▶ _PROVIDED INFORMATION_
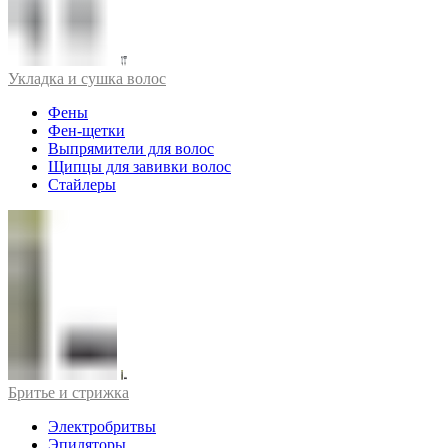
Укладка и сушка волос
Фены
Фен-щетки
Выпрямители для волос
Щипцы для завивки волос
Стайлеры
Бритье и стрижка
Электробритвы
Эпиляторы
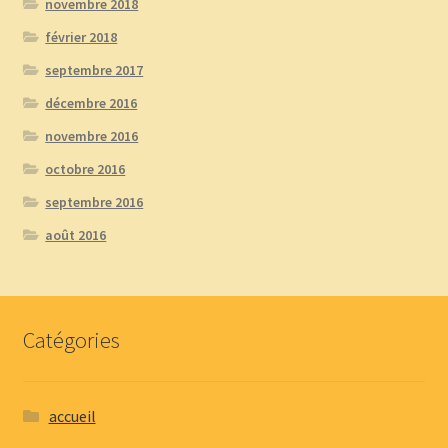
novembre 2018
février 2018
septembre 2017
décembre 2016
novembre 2016
octobre 2016
septembre 2016
août 2016
Catégories
accueil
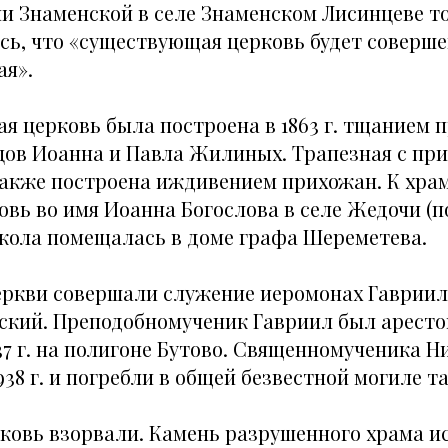
и Знаменской в селе Знаменском Лисинцеве т
сь, что «существующая церковь будет соверш
ая».
я церковь была построена в 1863 г. тщанием 
цов Иоанна и Павла Жилиных. Трапезная с пр
акже построена иждивением прихожан. К хра
вь во имя Иоанна Богослова в селе Жедочи (по
 школа помещалась в доме графа Шереметева.
еркви совершали служение иеромонах Гавриил (
ский. Преподобномученик Гавриил был аресто
37 г. на полигоне Бутово. Священномученика Н
938 г. и погребли в общей безвестной могиле т
ковь взорвали. Камень разрушенного храма и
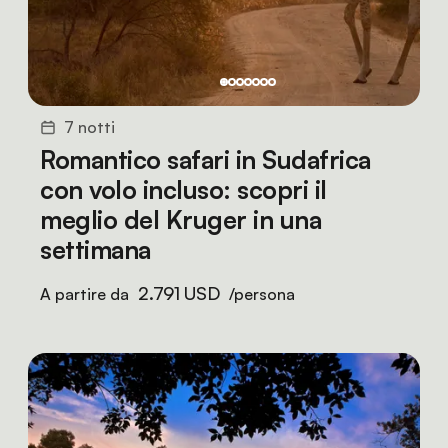
7 notti
Romantico safari in Sudafrica
con volo incluso: scopri il
meglio del Kruger in una
settimana
2.791 USD
A partire da
/persona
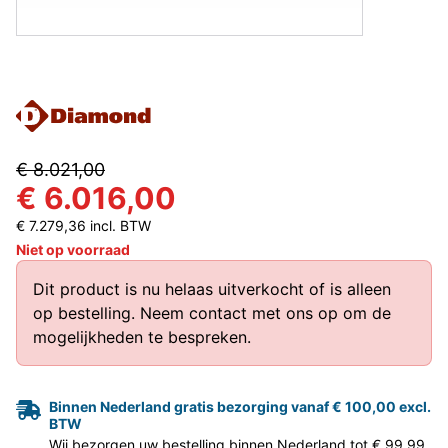
€ 8.021,00
€ 6.016,00
€ 7.279,36 incl. BTW
Niet op voorraad
Dit product is nu helaas uitverkocht of is alleen
op bestelling.
Neem contact met ons op
om de
mogelijkheden te bespreken.
Binnen Nederland gratis bezorging vanaf € 100,00 excl.
BTW
Wij bezorgen uw bestelling binnen Nederland tot € 99,99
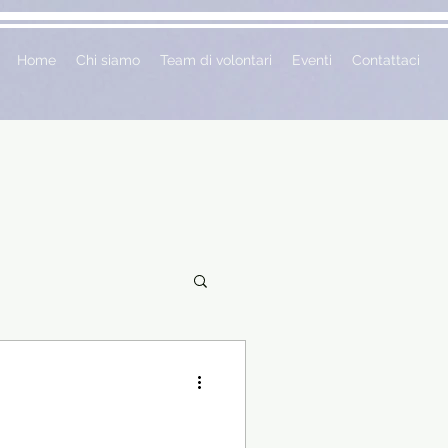
Home
Chi siamo
Team di volontari
Eventi
Contattaci
ciclopedie
 vetrina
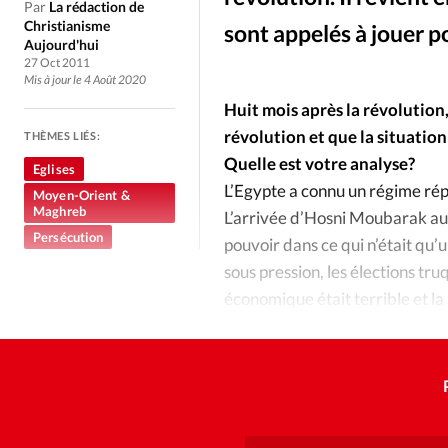
Culture
Dossier
Eglises
Par
La rédaction de
Christianisme
sont appelés à jouer p
Aujourd'hui
Génération réveil
Monde
27 Oct 2011
Mis à jour le 4 Août 2020
Huit mois après la révolution
Publireportage
Relations Auj
révolution et que la situation
THÈMES LIÉS:
Quelle est votre analyse?
Eglises
Société
Tour du monde des Eg
L’Egypte a connu un régime rép
Moyen-Orient &
Maghreb
L’arrivée d’Hosni Moubarak au 
Persécution
Trait d'Ixène
Vécu
Vie Int
pouvoir dans ce qui n’était qu’
sous pression, les élections tru
économique était terrible et la 
la révolution.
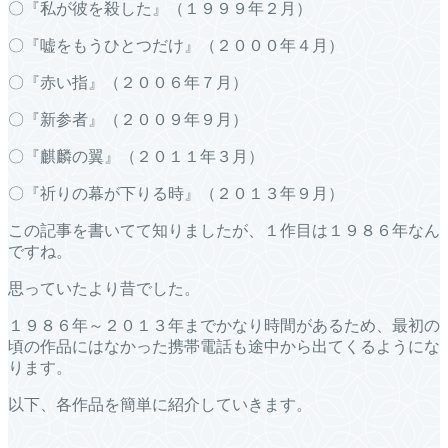
〇『私が彼を殺した』（１９９９年２月）
〇『嘘をもうひとつだけ』（２０００年４月）
〇『赤い指』（２００６年７月）
〇『新参者』（２００９年９月）
〇『麒麟の翼』（２０１１年３月）
〇『祈りの幕が下りる時』（２０１３年９月）
この記事を書いてて知りましたが、１作目は１９８６年なん
ですね。
思っていたより昔でした。
１９８６年～２０１３年までかなり時間があるため、最初の
頃の作品にはなかった携帯電話も途中から出てくるようにな
ります。
以下、各作品を簡単に紹介していきます。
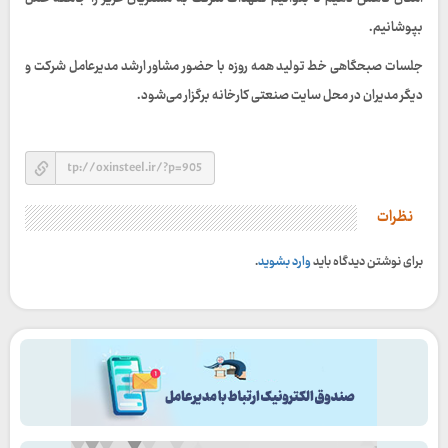
بپوشانیم.
جلسات صبحگاهی خط تولید همه روزه با حضور مشاور ارشد مدیرعامل شرکت و
دیگر مدیران در محل سایت صنعتی کارخانه برگزار می‌شود.
نظرات
برای نوشتن دیدگاه باید
وارد بشوید
.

▶ _WORK TO BE COMPLETED_
From the records, copy every line that has the string "était" in it.

▶ _TASK OUTPUT_
pouvoir dans ce qui n’était qu’
économique était terrible et la 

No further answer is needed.